[Stored items]
────────────────────────────────────────

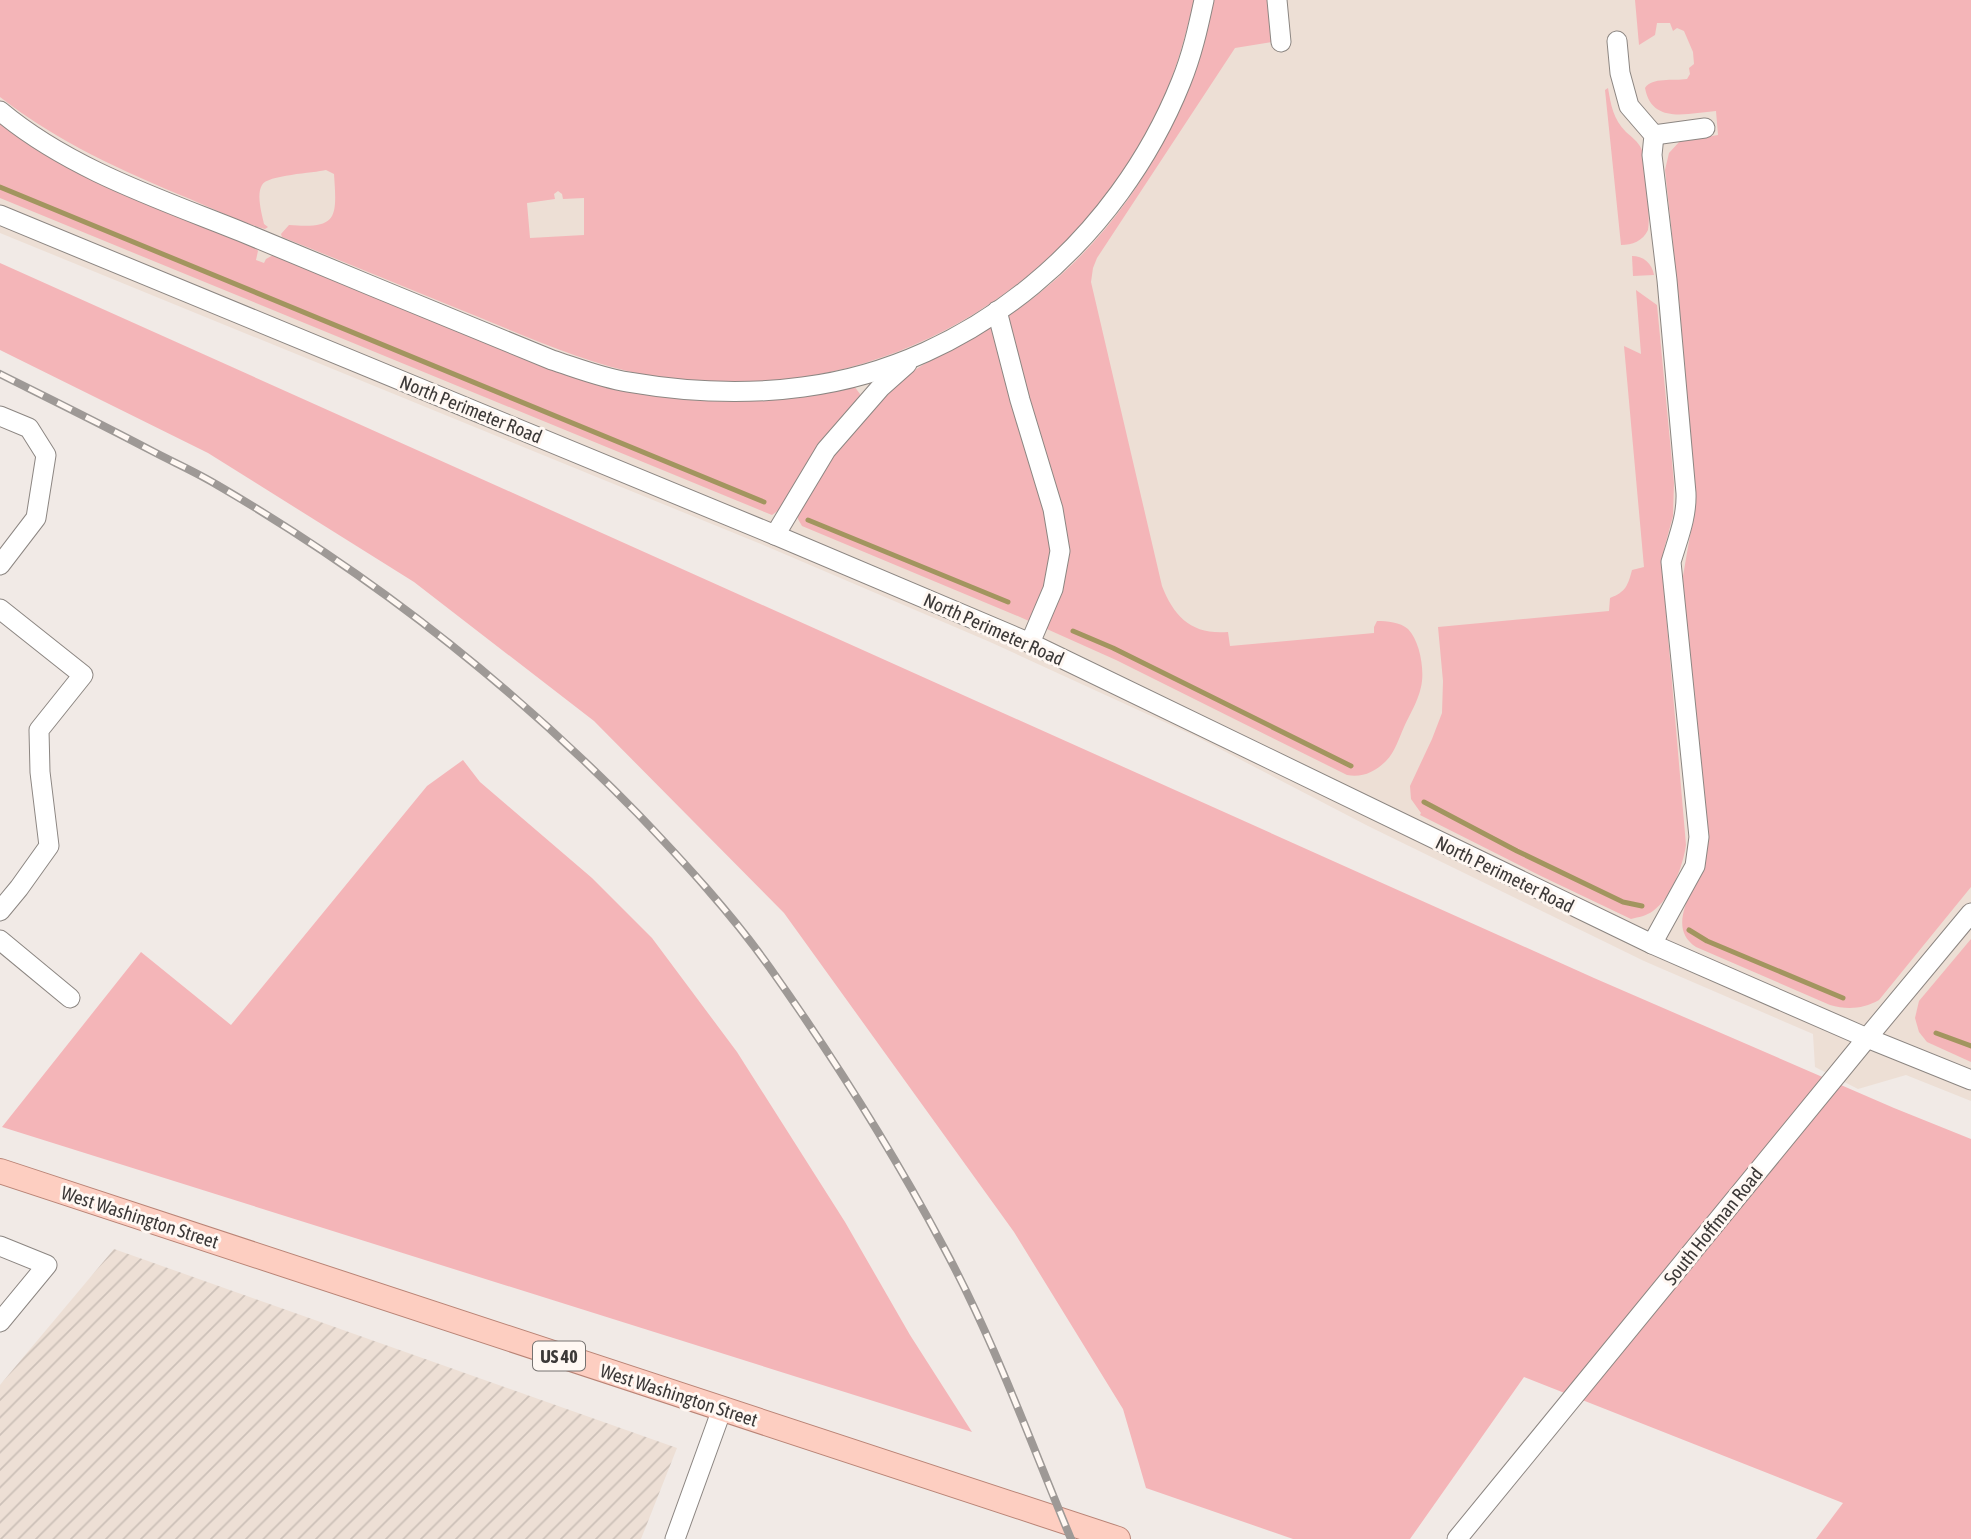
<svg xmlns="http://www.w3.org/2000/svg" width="1971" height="1539" font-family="'Asap Condensed',sans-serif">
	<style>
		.built { fill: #eddfd5 }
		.industrial { fill: url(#industrial-furrows) }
		.green { fill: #f4b5b8; fill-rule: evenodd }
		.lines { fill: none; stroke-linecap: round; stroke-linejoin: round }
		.stream { stroke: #a2955f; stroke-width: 5 }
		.minor-casing { stroke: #8c8682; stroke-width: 21 }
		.major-casing { stroke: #b98476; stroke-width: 26 }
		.minor { stroke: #fff; stroke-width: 19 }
		.major { stroke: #fdcec1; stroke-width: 24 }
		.rail-casing { stroke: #9e9996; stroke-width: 8 }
		.rail { stroke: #fff8f3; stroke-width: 5; stroke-dasharray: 16; stroke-linecap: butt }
		.labels { text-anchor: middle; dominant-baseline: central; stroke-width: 6; stroke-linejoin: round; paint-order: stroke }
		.shield { fill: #fff8f3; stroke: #767270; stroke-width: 2 }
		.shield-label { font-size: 18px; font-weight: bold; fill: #3c3938 }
		.street-label { font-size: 19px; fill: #3c3938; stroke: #fff8f3 }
	</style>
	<defs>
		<pattern id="industrial-furrows" width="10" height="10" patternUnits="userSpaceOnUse" patternTransform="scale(1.75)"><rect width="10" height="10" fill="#eddfd5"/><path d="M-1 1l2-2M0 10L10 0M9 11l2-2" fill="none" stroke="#ccc0b8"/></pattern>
	</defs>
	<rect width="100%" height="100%" fill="#f1eae6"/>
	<!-- built -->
	<path class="built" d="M0,0H1971V1101L1906,1075L1858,1089L1815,1067L1813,1034L1644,961L1368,826L1197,737L990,642L768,547L0,233Z"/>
	<!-- industrial -->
	<path class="industrial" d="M114,1249L677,1448L641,1539H0V1385Z"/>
	<!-- green -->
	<g class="green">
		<path d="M0,0H1194C1183,48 1169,95 1144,138C1043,314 848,412 646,375C587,364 532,339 476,316C411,290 347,263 282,237L281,234L289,225C338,229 337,218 334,174L326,170C314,173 267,175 262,185C256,195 262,214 264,224L268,227L265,229C239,222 214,209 190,199C122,171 58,142 0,97ZM558,191L562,194L563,199L584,198V235L530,238L527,203L555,199L554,194Z"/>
		<path d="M1214,0H1268L1272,42L1235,48L1097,258L1093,268L1091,282L1162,586C1174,617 1192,635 1228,632L1230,646L1374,633V627L1377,621C1387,621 1400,622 1408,629C1420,641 1425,671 1421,687C1418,701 1410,714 1404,727C1399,738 1395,752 1386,761C1375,772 1362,778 1347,775L1116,660L1020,617L802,526L798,519L797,507C816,478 836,452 858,426C867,415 875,402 885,393C922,359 970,342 1011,314C1118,242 1189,125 1214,0Z"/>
		<path d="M1635,0H1971V887L1879,1000C1863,1009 1847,1010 1830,1005L1696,947C1674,932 1683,911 1691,890L1683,576L1696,501L1679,300L1665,170L1669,153L1680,141L1718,135L1716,111C1688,113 1652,125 1645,88C1652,77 1673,81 1687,79L1690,74L1689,68L1694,64L1693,52L1684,31L1677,28L1673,31L1670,23H1657L1655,35L1639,45Z"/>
		<path d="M1608,88C1611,105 1613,119 1626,132C1632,137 1638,142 1641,148C1646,156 1651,222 1648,230C1643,241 1632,245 1621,245L1605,90Z"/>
		<path d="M0,122L173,213L256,248L258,251L256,260L264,263L266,259L273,255L595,384C684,406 765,408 854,386L860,394V398L779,510L772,515L0,198Z"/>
		<path d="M1632,256C1643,256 1652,263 1654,275L1633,276Z"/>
		<path d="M0,263L1594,978L1894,1108L1971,1139V1539H1816L1843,1503L1524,1377L1410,1539H1293L1146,1488L1123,1409L1014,1232L784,913L594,721L414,582L208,453L0,350Z"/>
		<path d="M1636,290L1657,305L1674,483L1673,516L1664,549L1663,578L1686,845C1683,866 1671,898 1653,911C1646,916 1639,917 1631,919L1543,877L1420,815L1421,813L1411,799L1410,786L1432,739L1442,713L1443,681L1438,627L1609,611L1610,598C1626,592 1628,585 1632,570L1644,567L1624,346L1641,354Z"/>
		<path d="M463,760L480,782L592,878L652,938L737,1052L845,1222L910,1335L972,1432L2,1127L141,952L231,1025L427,786Z"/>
		<path d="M1971,939V1062L1927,1042L1919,1032L1915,1018L1919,1001Z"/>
	</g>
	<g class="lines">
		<!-- stream -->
		<g class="stream">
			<path d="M0,187L764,502"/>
			<path d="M808,520L1008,602"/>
			<path d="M1073,631L1113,648L1351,766"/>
			<path d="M1424,802L1517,851L1623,902L1642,906"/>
			<path d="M1689,930L1707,941L1843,998"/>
			<path d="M1936,1033L1971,1046"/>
		</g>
		<!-- minor casing -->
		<g class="minor-casing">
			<g id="minor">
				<path d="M1277,0L1281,42"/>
				<path d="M1617,41L1620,73L1629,106L1654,135L1652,155L1667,280L1686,493C1687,517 1678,538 1671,562L1699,837L1695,866L1652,944"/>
				<path d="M0,111C69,169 160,199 242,232C345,275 449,318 552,360C577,368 602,378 628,382C686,392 745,395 803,387C974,365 1118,239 1181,82C1192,55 1198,28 1204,0"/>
				<path d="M1654,135L1705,128"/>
				<path d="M0,215L775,535L1030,643L1652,944L1867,1038L1971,1080"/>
				<path d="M997,311L1020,400L1053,509L1060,551L1053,589L1030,643"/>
				<path d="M0,416L29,428L46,455L36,518L0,565"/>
				<path d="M775,535L826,450L880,388L907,364"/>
				<path d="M0,609L83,675L39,730L40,772L49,846L19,888L0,911"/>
				<path d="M0,940L70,998"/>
				<path d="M0,1246L47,1265L0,1322"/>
				<path d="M675,1539L722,1409"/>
				<path d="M1457,1539L1867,1038L1971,913"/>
			</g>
		</g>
		<!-- major casing -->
		<g class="major-casing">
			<path id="major" d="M0,1171L1118,1539"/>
		</g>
		<!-- minor -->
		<use href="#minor" class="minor"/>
		<!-- major -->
		<use href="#major" class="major"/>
		<!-- rail casing -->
		<g class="rail-casing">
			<path id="rail" d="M0,374C52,400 103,425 154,452C175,463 198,473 219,486C373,576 512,685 637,813C683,861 732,914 770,968C833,1057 892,1150 943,1246C994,1340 1030,1441 1071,1539"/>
		</g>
		<!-- rail -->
		<use href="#rail" class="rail"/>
	</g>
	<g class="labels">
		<!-- shield labels -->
		<rect class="shield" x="533" y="1341.5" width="52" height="29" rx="5"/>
		<g class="shield-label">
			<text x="559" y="1356">US 40</text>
		</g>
		<!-- street labels -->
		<g class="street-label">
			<text transform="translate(471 409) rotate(22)">North Perimeter Road</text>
			<text transform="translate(994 629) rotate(24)">North Perimeter Road</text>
			<text transform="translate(1505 874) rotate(26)">North Perimeter Road</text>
			<text transform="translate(140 1217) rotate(18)">West Washington Street</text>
			<text transform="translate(1713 1226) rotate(-51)">South Hoffman Road</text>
			<text transform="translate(679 1395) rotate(18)">West Washington Street</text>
		</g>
	</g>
</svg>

────────────────────────────────────────

**YOUR ASSIGNMENT:** Copy out, in full, each line above that has the word "lines" in it.

**RESPONSE:**
		.lines { fill: none; stroke-linecap: round; stroke-linejoin: round }
	<g class="lines">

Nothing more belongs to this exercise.